Ice can be delivered to the ice storage and mixing process by two methods:

Galvanized or stainless steel screw conveyors (augers) can be used to deliver ice from the icemaker to the ice storage bin (rake system) and form the ice rake to the process – all automatically. Simple user friendly controls allow adjustments to the ice loading and unloading process to match the customer’s requirements. The speed of the screw conveyor(s) are selected to meet the delivery volume and rate required for the process loading.

Pneumatic delivery systems consisting of a blower, diverter valve (for delivery to more than one mixer), rotary valve, after-cooler, cyclone to decelerate ice delivery to mixer and release the air transporting the ice, piping, and control systems. Pneumatic systems are typically used for long transport distances or in application where space is limited in the process area. Ice is transported in small aluminum piping system to deliver the ice to one or more icing points in a minimum of space.

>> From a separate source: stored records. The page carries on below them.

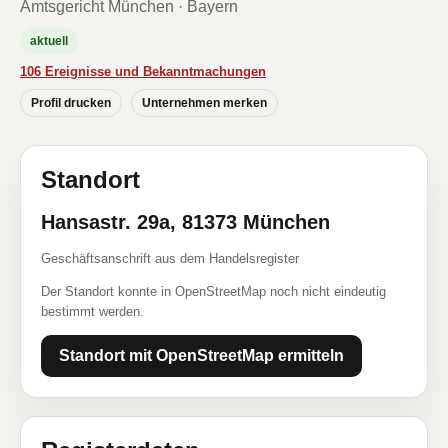
Amtsgericht München · Bayern
aktuell
106 Ereignisse und Bekanntmachungen
Profil drucken
Unternehmen merken
Standort
Hansastr. 29a, 81373 München
Geschäftsanschrift aus dem Handelsregister
Der Standort konnte in OpenStreetMap noch nicht eindeutig
bestimmt werden.
Standort mit OpenStreetMap ermitteln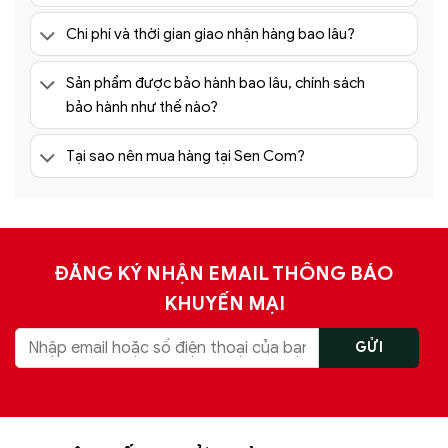
Chi phí và thời gian giao nhận hàng bao lâu?
Sản phẩm được bảo hành bao lâu, chính sách
bảo hành như thế nào?
Tại sao nên mua hàng tại Sen Com?
ĐĂNG KÝ NHẬN EMAIL THÔNG BÁO
KHUYẾN MẠI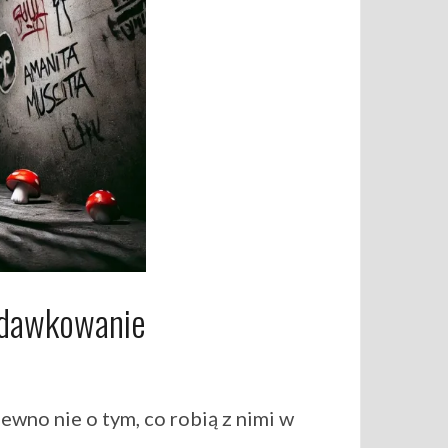
odawkowanie
ewno nie o tym, co robią z nimi w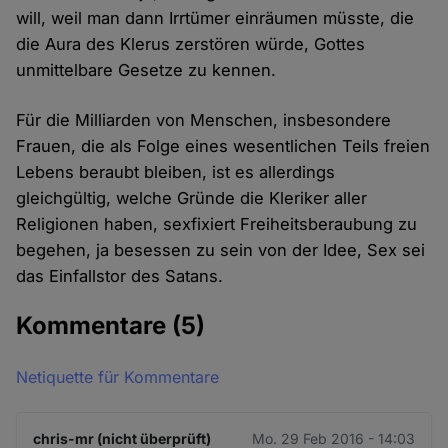
will, weil man dann Irrtümer einräumen müsste, die
die Aura des Klerus zerstören würde, Gottes
unmittelbare Gesetze zu kennen.
Für die Milliarden von Menschen, insbesondere
Frauen, die als Folge eines wesentlichen Teils freien
Lebens beraubt bleiben, ist es allerdings
gleichgültig, welche Gründe die Kleriker aller
Religionen haben, sexfixiert Freiheitsberaubung zu
begehen, ja besessen zu sein von der Idee, Sex sei
das Einfallstor des Satans.
Kommentare
(5)
Netiquette für Kommentare
chris-mr (nicht überprüft)
Mo. 29 Feb 2016 - 14:03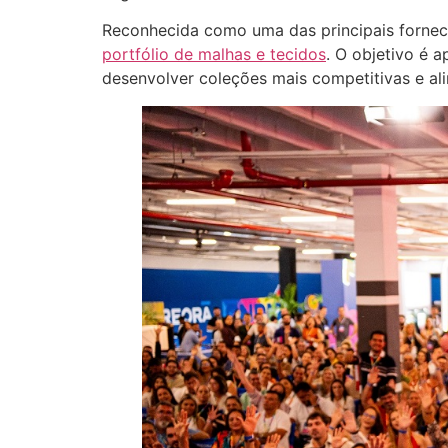
Reconhecida como uma das principais fornece
portfólio de malhas e tecidos
. O objetivo é 
desenvolver coleções mais competitivas e a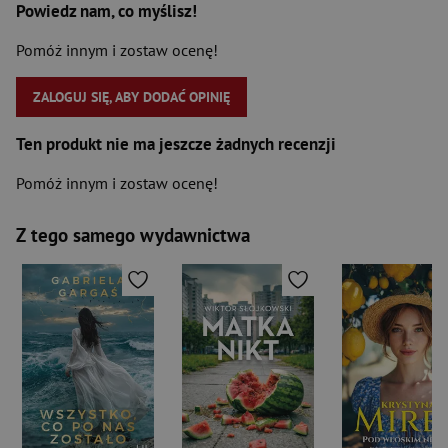
Powiedz nam, co myślisz!
Pomóż innym i zostaw ocenę!
ZALOGUJ SIĘ, ABY DODAĆ OPINIĘ
Ten produkt nie ma jeszcze żadnych recenzji
Pomóż innym i zostaw ocenę!
Z tego samego wydawnictwa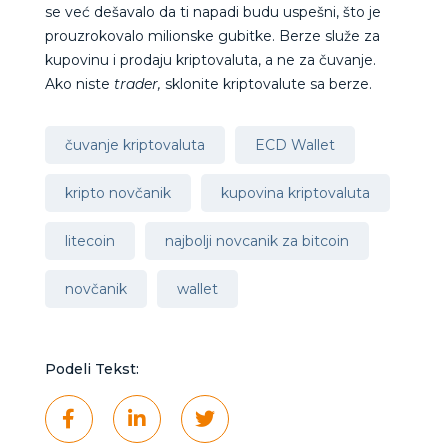
se već dešavalo da ti napadi budu uspešni, što je
prouzrokovalo milionske gubitke. Berze služe za
kupovinu i prodaju kriptovaluta, a ne za čuvanje.
Ako niste
trader,
sklonite kriptovalute sa berze.
čuvanje kriptovaluta
ECD Wallet
kripto novčanik
kupovina kriptovaluta
litecoin
najbolji novcanik za bitcoin
novčanik
wallet
Podeli Tekst:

Delivery rates of 15 to 40 tons per hour are typical and easily accomplished with the complete line of delivery system components.

Fragmented Ice Benefits

Fragmented ice produced on TURBO plate icemakers and Tube Ice has many advantages:

  • – Large amount of ice surface area provide for quick cooling of product.
  • – Does not “shrink” away from product in a box; stays in contact with product continuously cooling the product as it melts without creating voids around the product.
  • – Easy to handle and store due to fragmented shape, density and temperature of the ice produced. – Has an average density higher than other types of ice – more BTU’s, same space
  • – Ice thickness is easily adjusted to meet individual customer requirements.

Packaging needs: Ice is needed for fresh product being sent to market or to further processing facilities. Fresh poultry that is packaged for shipment and not frozen requires a cooling medium that is long lasting and low in temperature to ensure the quality and freshness are maintained during transport to the end-user. Ice is typically used to top ice the product, even in refrigerated truck and rail cars. The ice maintains contact with the product and maintains the desired temperature. At delivery the presence of the ice ensures the end user that the product temperature was maintained through the entire shipping process and is still fresh. Ice is normally manufactured at a central point and distributed via a pneumatic blowing system or screw conveyor system to loading docks or box icing stations in the final processing points.